視界は少しの間白い光のようなものによって見えなかったが、ゆっくりと視界が回復した。
そう、視界は回復した。
「ごほっ! げほっ!」
のどに何かが詰まったような感覚がした。
勢いよく咳をしたものだから、口の中がすこし気持ち悪い。
「あ、すみません! 魔王様!」
俺の様子をみて、テラは今にも泣きだしそうな顔をした。
軽く背中をさすってくれているつもりであろうが、背中を通してテラの緊張が伝わってくるものだから余計に気持ち悪くなってしまう。
震えがダイレクトに俺の背中に伝わるんだよ。
「も、もういい。ありがとう」
テラのさする手をかわすようにして、テラから離れた。
近くにいると、咳ばらいをしようにもしにくいのだ。
「一度、うがい等をされたほうがいいと思います。魔王様が咳き込まれた理由が、喉につまったほこりのせいであると思いますので……」
テラはあたりを見渡し、うがいのできる場所を探し始めた。
かなりテンパっている様子で、目がくるくると回ってしまっている。
「気にしないでくれ、もう大丈夫だから」
「そ、そうですか? すみません、今度からは転移する前に言うようにします」
両手を顔の前に持ってきて拝むように謝罪するテラ。
「ん? 何を言うんだ?」
「転移する際に、口を開けた状態でいらっしゃると。移動した距離に相当するホコリが口の中に入ってしまうということです」
「…………」
そりゃ、せき込むよな。
だって、最上階にある魔王の部屋からここまでくる途中に空中に浮かんでいたホコリをすべて飲み込んでいたってことだからな。

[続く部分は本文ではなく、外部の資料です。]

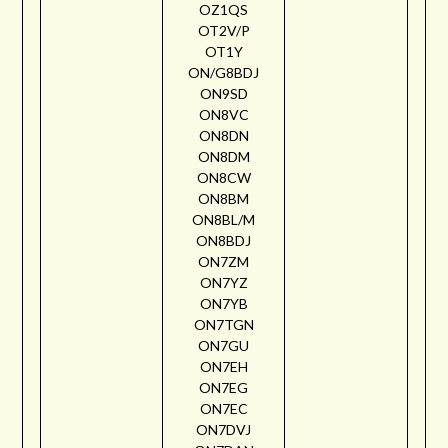
OZ1QS
OT2V/P
OT1Y
ON/G8BDJ
ON9SD
ON8VC
ON8DN
ON8DM
ON8CW
ON8BM
ON8BL/M
ON8BDJ
ON7ZM
ON7YZ
ON7YB
ON7TGN
ON7GU
ON7EH
ON7EG
ON7EC
ON7DVJ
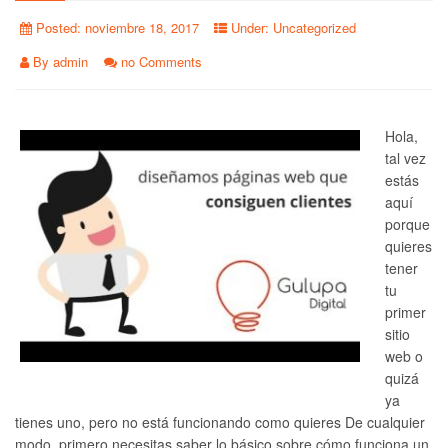
Posted:
noviembre 18, 2017
Under:
Uncategorized
By
admin
no Comments
Hola,
tal vez
estás
aquí
porque
quieres
tener
tu
primer
sitio
web o
quizá
ya
tienes uno, pero no está funcionando como quieres De cualquier
modo, primero necesitas saber lo básico sobre cómo funciona un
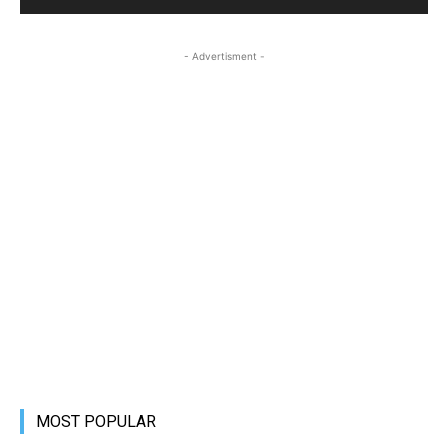
- Advertisment -
MOST POPULAR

テラの使用する転移は、瞬間的に移動するものであるのだが、原理を言ってしまえば人間離れしたスピードで移動したってだけだもんな。
よく俺の肺が破裂しなかったよなと思う。
「とりあえず、今あったことは忘れて罠を仕掛けようか」
「はい。どういったものがご希望でしょうか?」
「ん……そうだな……」
さっきまでは罠に対して自分はプロだと思い込んでしまっていた俺なのだが、実際考えてみると適切な罠がわからない。
どれだけ考えても一向にアイデアが浮かばなさそうな感じがし始めたので、一度先代の魔王が設置していた罠を参考にしてみることにした。
「この近くに罠ってあるか? あるのなら見せてほしいんだが」
「わかりました、では罠を起動させますね」
テラは再び、電子端末を取り出しポチポチといろんな項目を選択していく。
『認証を確認。起動します』
「な、なんだ?」
電子端末から急に大音量で音声が流れたものだから、少し驚いてしまった。
「もう少しで、罠が作動しますよ。――あ、作動しますね」
テラの視線の先を見てみると、地面にきれいな線が伸びていく様子が見られた。
その線をじっと見つめていると、正方形のような形に線が伸びていった。